Rethink IT, July, 2004

In the realms of supply chain management, few companies are as dependent on the efficiency of their chains than international courier operations, and this has put arch rivals Federal Express and UPS in the forefront of technological innovation. "The information about a package is as important as the delivery of the package itself," said FedEx founder Frederick Smith in 1979, and both his company and its competitors have taken the dictum to heart.

The two companies are increasingly competitive as their core businesses overlap. UPS is encroaching on FedEx' primary speciality, ground delivery, while FedEx, in turn, is moving into UPS's overnight delivery turf.
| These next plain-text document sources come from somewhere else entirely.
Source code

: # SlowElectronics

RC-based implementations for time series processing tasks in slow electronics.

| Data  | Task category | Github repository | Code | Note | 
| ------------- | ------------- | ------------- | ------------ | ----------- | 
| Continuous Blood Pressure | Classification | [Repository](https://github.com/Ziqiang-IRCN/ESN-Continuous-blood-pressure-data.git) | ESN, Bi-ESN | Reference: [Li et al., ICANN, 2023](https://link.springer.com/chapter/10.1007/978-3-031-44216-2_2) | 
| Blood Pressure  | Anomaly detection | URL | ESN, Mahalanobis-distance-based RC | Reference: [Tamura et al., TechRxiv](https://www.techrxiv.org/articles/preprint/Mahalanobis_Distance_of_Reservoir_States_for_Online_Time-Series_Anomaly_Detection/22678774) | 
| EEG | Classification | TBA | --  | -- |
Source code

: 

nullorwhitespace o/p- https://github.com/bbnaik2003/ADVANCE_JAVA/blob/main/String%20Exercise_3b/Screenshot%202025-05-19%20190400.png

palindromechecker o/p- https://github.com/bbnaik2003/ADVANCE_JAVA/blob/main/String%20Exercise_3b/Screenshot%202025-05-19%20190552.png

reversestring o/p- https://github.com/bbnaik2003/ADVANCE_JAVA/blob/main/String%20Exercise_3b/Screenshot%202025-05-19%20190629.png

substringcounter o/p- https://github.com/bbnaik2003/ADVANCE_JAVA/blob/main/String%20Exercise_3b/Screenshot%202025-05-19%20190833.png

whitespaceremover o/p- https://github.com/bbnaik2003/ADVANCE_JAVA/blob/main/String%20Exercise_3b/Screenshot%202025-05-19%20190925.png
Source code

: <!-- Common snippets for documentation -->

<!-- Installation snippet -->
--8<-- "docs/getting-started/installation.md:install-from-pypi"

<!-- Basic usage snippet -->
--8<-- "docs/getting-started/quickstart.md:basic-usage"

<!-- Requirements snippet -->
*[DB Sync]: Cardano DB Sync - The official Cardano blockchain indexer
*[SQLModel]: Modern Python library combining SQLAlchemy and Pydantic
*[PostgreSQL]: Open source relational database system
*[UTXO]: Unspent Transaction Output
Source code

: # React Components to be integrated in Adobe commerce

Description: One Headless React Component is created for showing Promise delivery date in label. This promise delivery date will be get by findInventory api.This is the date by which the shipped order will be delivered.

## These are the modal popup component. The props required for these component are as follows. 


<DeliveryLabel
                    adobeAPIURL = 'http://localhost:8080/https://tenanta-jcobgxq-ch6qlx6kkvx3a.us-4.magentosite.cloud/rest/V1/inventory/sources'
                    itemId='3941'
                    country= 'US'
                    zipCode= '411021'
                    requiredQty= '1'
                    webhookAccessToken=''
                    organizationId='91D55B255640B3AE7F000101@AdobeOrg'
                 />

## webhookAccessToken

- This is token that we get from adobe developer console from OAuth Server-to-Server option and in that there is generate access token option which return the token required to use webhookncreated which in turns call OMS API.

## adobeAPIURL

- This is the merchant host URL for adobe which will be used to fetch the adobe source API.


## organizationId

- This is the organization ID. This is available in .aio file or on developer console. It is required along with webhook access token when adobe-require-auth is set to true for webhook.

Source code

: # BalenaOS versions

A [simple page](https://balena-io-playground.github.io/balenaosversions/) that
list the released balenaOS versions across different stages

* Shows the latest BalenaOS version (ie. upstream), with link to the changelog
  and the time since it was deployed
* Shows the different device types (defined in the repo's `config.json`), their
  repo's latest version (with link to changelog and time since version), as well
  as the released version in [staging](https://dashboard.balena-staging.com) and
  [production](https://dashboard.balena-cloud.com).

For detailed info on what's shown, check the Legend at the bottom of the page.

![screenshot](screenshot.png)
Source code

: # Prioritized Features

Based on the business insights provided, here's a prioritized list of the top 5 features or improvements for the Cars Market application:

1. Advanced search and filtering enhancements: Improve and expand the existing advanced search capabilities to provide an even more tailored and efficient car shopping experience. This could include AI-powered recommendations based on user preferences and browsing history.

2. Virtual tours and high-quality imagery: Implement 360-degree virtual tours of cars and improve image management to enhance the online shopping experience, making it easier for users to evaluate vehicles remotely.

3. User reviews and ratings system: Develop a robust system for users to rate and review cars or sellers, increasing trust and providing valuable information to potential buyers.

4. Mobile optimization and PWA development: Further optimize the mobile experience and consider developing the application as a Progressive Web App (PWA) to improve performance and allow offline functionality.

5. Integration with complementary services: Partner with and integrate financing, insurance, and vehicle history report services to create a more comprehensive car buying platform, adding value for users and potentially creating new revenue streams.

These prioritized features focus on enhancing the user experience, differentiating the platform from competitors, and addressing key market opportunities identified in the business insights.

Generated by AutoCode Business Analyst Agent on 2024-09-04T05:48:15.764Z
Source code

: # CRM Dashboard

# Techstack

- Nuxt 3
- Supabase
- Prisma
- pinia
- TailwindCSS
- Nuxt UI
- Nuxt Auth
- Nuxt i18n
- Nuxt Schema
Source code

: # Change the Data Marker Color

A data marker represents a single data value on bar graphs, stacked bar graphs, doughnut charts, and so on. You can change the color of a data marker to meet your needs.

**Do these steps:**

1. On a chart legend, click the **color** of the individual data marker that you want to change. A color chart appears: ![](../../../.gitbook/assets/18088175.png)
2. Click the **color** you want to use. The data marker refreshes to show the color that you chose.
Both are unusual among corporations in regularly briefing shareholders and analysts about their IT systems, accepting that these are critical to their business performance, and both invest significant percentages of their turnover in technology. Most recently, the fashionable technologies of wireless networking and smart tagging have been incorporated into their strategies, with lessons that can be learned by any company involved in managing complex logistics and supply chain with fast turnaround times and precise deadlines.

In the past two decades, FedEx has acquired a reputation for implementing cutting edge technology, while UPS has been more cautious. The former deploys new technologies as soon as they can be cost justified in terms of improve efficiency and customer service. The latter has a five to seven-year cycle for upgrading its technology base, rolling out an integrated system.

SUPPLY CHAIN

A survey of US business executives, sponsored by UPS, found that most companies still believe supply chains are inefficient, and 65% said that the 'next frontier' would be synchronizing the entire interaction between vendors, customers and suppliers, not just optimizing small pieces of the process. This is what Gunnar Adalberth, director of ecommerce marketing at UPS Europe, calls "visibility--or the real time ability to view the movement of goods and funds as products move through the supply chain".

UPS has built massive IT networks over the past two decades to help capture and use real time information. These networks make transparent the movement of goods inside corporate supply chains, as well as the movement of packages inside UPS's global network. They support everything from the rapid dispatch of spare parts needed to repair customer equipment to the real time transfer of funds as a package is delivered. Now it aims to shave time and money off the operation of the chain using emerging wireless standards.

WIRELESS IS KEY

Wireless is a key element of both companies' approaches and both believe implicitly in its ability to reduce their costs, improve their efficiency and increase their customer satisfaction ratings.

Both companies have had wireless strategies since the late 1980s, based on proprietary platforms and processes, but in recent years they have started to move to standards as these have evolved, including Wi-Fi, Bluetooth, cellular networks and, just coming onstream, GPS satellite location systems and RFID smart tagging.

Federal Express claims to have been the first transportation company to adopt wireless technology more than 20 years ago.

It allows customers to access package tracking and drop-off location data for consignments via web-enabled devices such as WAP phones, PDAs and pagers.

FedEx also uses wireless data collection devices to scan bar codes on shipments. On average, FedEx Express and FedEx Ground packages are scanned at least a dozen times from pick-up to delivery, using barcodes, and the company is looking at the use of RFID smart tags, which contain a higher degree of intelligence and make tracking packages easier.

"Wireless data connectivity is something we've done for many years. But we had to provide our own bandwidth and we had to develop technology to manage it. Now that commercial products are out there, we have alternatives," FedEx' executive vice president and CIO Rob Carter says.

Wireless, like most aspects of the supply chain and the crucial areas of pick-up and delivery, may be increasingly based on off-the-shelf technologies, but it is believed to give the companies competitive edge. "You only have a six-month advantage in this industry. The technology is not a secret, it's what you do with it," UPS CIO Ken Lacy told News.com.

FedEx, true to its tradition of early adopting, deployed wireless networks in 1999, while UPS waited until 2003 to begin updating its various wireless technologies all at once as part of a larger program to improve package scanning and tracking.

WIRELESS TECHNOLOGY

The two couriers are spending about $120m each over three to five years on wireless, out of a budget of about $1bn a year apiece. Wireless technology in the field is the best way to ensure the real time data on which the companies rely to manage their operations, and since both operate on a global scale, standards have made a significant contribution to lowering the total cost of ownership of the systems and making them more efficient, especially when they need to be integrated with those of partners and customers.